BEGIN Given data

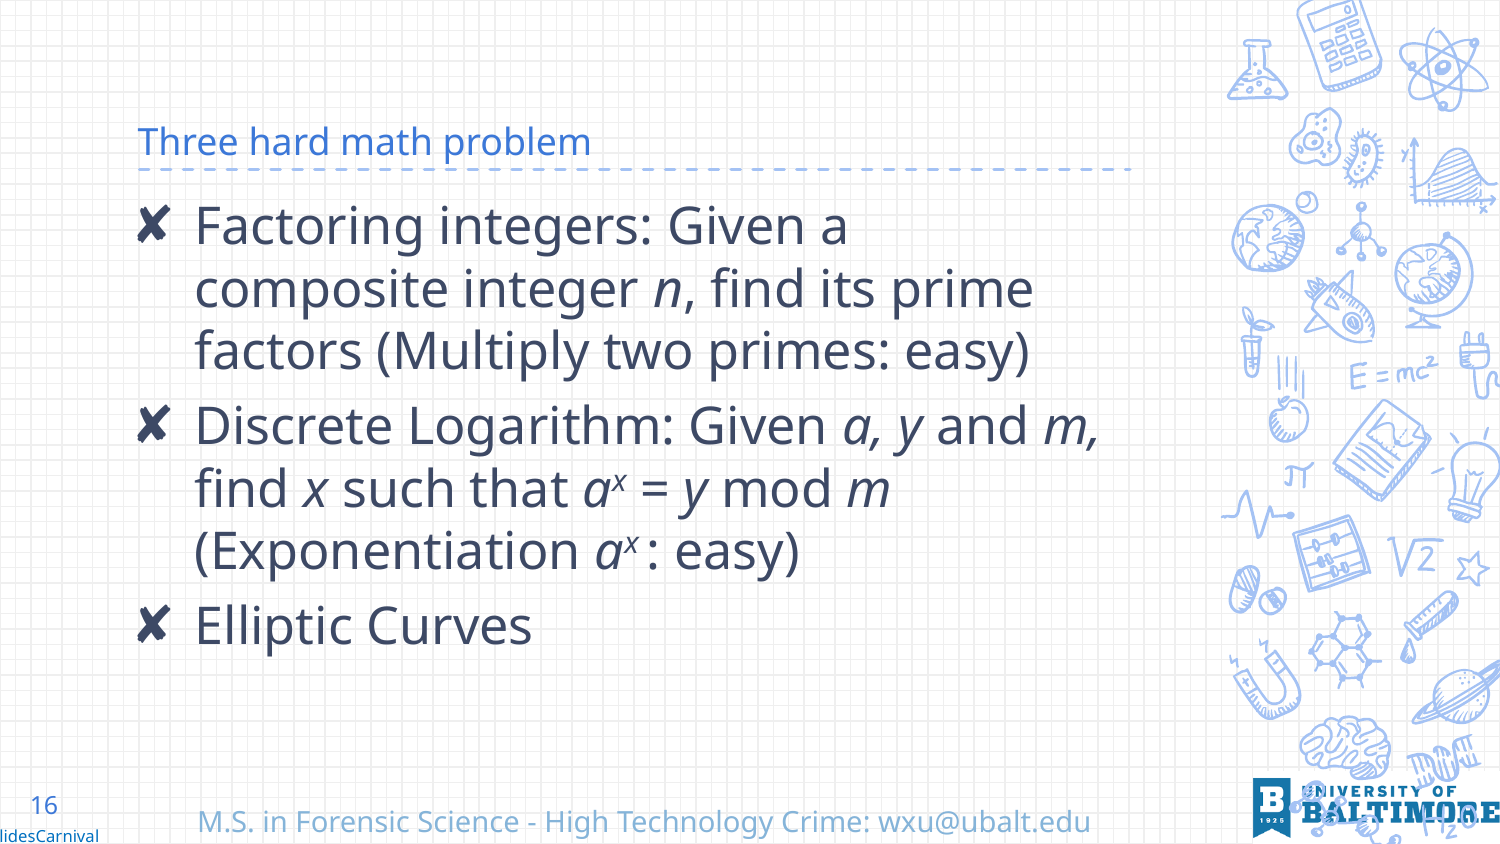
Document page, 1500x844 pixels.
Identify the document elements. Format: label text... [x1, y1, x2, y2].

picture [1365, 817, 1376, 833]
picture [1327, 813, 1336, 822]
list Factoring integers: Given a composite integer n, find its prime factors (Multiply two primes: easy) Discrete Logarithm: Given a, y and m, find x such that ax = y mod m (Exponentiation ax : easy) Elliptic Curves [104, 177, 1130, 813]
slide_number 16 [14, 774, 105, 840]
picture [1253, 771, 1500, 844]
picture [1316, 786, 1321, 797]
title Three hard math problem [122, 36, 1130, 177]
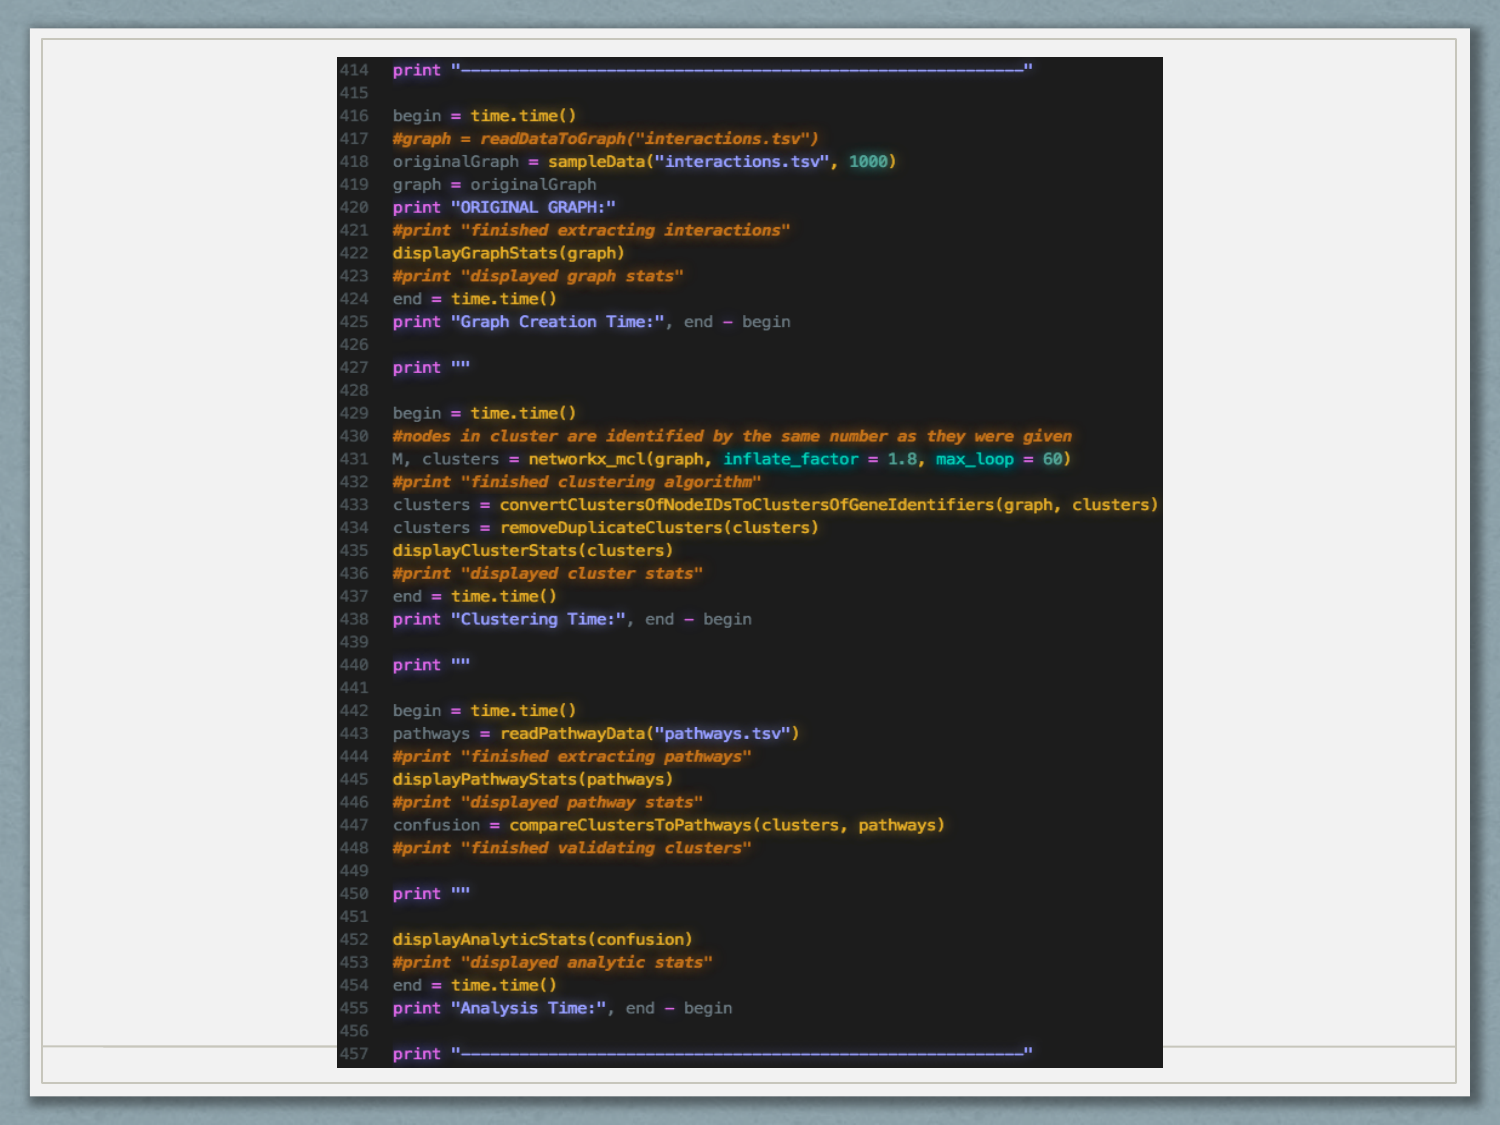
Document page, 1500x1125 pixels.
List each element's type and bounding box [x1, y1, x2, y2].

picture [336, 56, 1164, 1069]
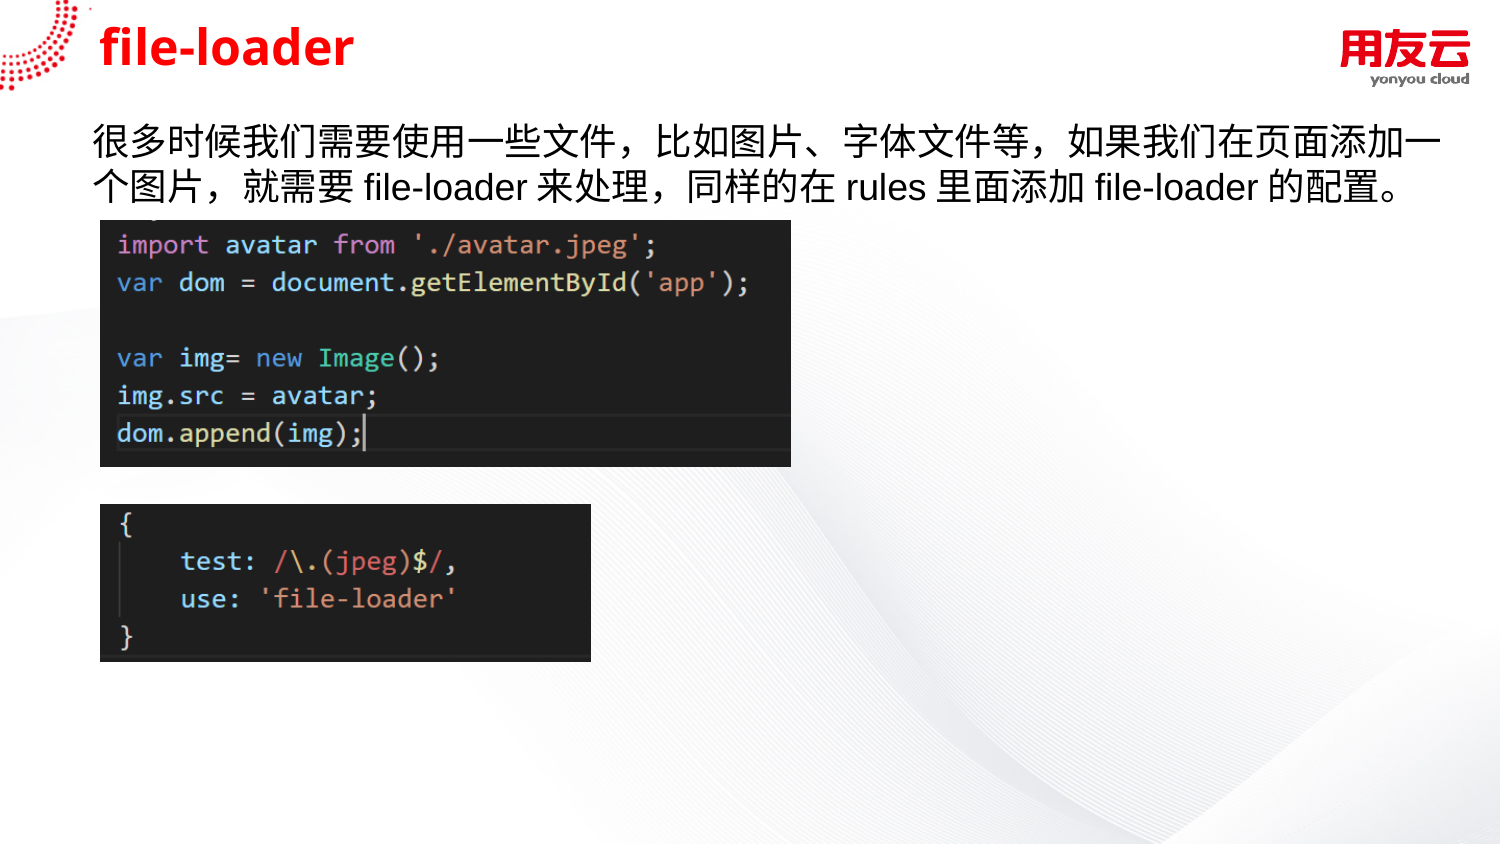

END Given data

## Action item
Using the material above, work out how many lines contain the string "page". Give the number only.

## Output for this exercise
2